===== Excerpted records =====

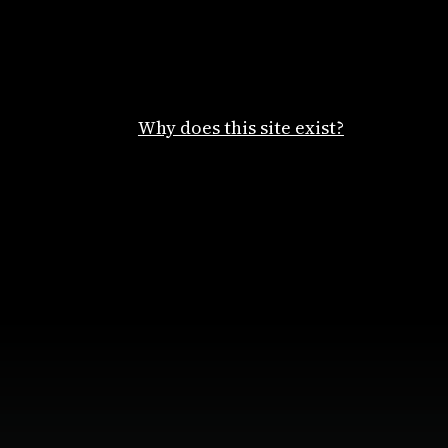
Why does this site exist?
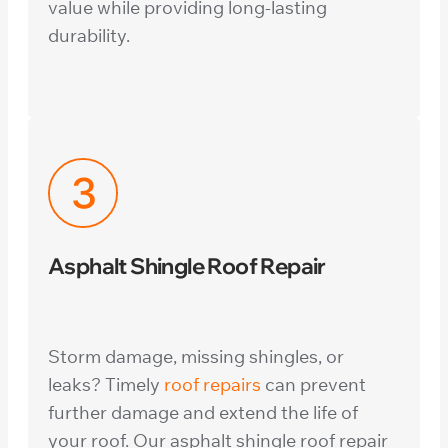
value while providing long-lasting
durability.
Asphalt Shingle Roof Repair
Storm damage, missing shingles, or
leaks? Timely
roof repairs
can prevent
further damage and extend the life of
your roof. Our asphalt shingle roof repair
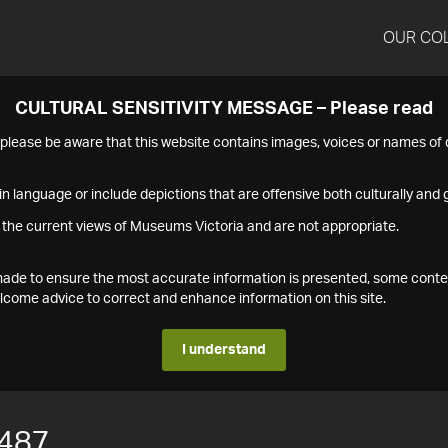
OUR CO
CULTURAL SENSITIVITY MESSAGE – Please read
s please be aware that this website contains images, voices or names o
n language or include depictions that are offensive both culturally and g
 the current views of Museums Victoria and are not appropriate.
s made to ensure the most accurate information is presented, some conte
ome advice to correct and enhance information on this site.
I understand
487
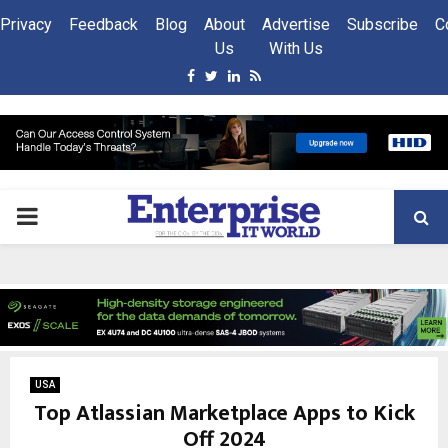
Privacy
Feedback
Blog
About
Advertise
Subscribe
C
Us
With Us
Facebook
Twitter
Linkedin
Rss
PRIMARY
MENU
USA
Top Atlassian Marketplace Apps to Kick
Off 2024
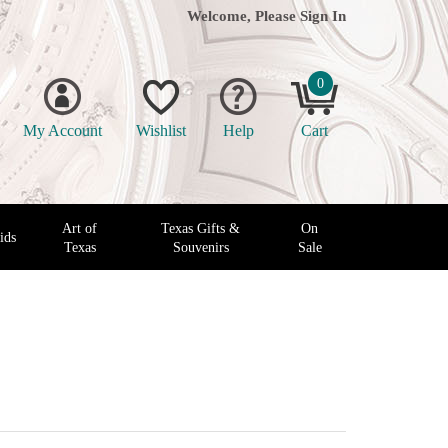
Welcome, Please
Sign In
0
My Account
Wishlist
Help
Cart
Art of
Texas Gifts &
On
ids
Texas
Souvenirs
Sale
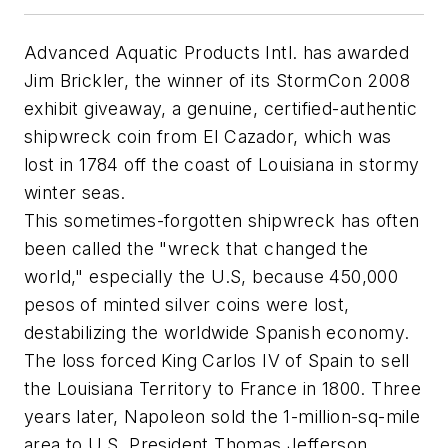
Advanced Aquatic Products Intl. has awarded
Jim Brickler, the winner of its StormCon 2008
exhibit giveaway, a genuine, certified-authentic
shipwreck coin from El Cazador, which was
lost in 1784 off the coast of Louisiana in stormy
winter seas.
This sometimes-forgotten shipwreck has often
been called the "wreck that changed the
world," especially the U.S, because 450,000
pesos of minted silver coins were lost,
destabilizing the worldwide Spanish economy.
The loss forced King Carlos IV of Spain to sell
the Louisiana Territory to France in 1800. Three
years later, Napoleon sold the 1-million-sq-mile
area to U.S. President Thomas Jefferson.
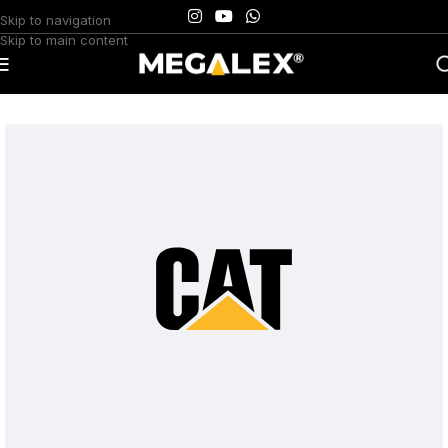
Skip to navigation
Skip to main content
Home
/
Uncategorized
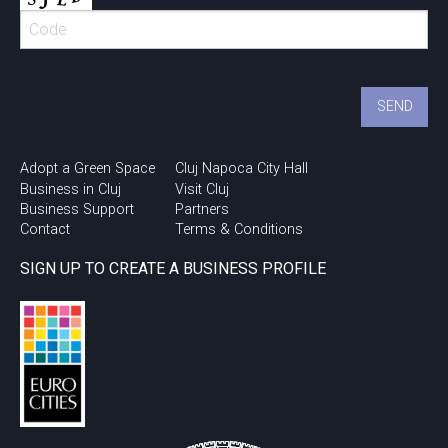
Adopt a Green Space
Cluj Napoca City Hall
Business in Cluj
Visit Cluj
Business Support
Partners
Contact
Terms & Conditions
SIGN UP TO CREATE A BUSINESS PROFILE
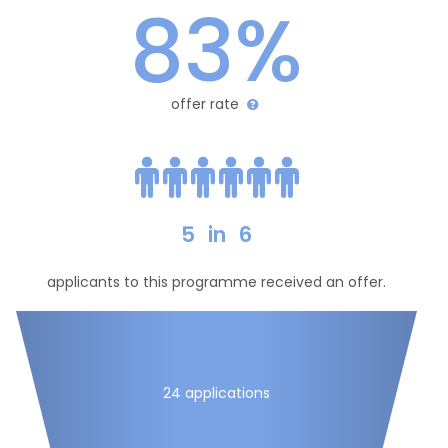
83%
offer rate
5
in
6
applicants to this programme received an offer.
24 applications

=====

With pictures excluded, the data must be transcribed in full and to the letter.

### Answer to the exercise
Why does this site exist?
value while providing long-lasting
durability.
Asphalt Shingle Roof Repair
Storm damage, missing shingles, or
leaks? Timely
roof repairs
can prevent
further damage and extend the life of
your roof. Our asphalt shingle roof repair
OUR CO
CULTURAL SENSITIVITY MESSAGE – Please read
s please be aware that this website contains images, voices or names o
n language or include depictions that are offensive both culturally and g
 the current views of Museums Victoria and are not appropriate.
s made to ensure the most accurate information is presented, some conte
ome advice to correct and enhance information on this site.
I understand
487
Privacy
Feedback
Blog
About
Advertise
Subscribe
C
Us
With Us
Facebook
Twitter
Linkedin
Rss
PRIMARY
MENU
USA
Top Atlassian Marketplace Apps to Kick
Off 2024
Welcome, Please
Sign In
0
My Account
Wishlist
Help
Cart
Art of
Texas Gifts &
On
ids
Texas
Souvenirs
Sale
Advanced Aquatic Products Intl. has awarded
Jim Brickler, the winner of its StormCon 2008
exhibit giveaway, a genuine, certified-authentic
shipwreck coin from El Cazador, which was
lost in 1784 off the coast of Louisiana in stormy
winter seas.
This sometimes-forgotten shipwreck has often
been called the "wreck that changed the
world," especially the U.S, because 450,000
pesos of minted silver coins were lost,
destabilizing the worldwide Spanish economy.
The loss forced King Carlos IV of Spain to sell
the Louisiana Territory to France in 1800. Three
years later, Napoleon sold the 1-million-sq-mile
area to U.S. President Thomas Jefferson.
Skip to navigation
Skip to main content
Home
/
Uncategorized
Adopt a Green Space
Cluj Napoca City Hall
Business in Cluj
Visit Cluj
Business Support
Partners
Contact
Terms & Conditions
SIGN UP TO CREATE A BUSINESS PROFILE
83%
offer rate
5
in
6
applicants to this programme received an offer.
24 applications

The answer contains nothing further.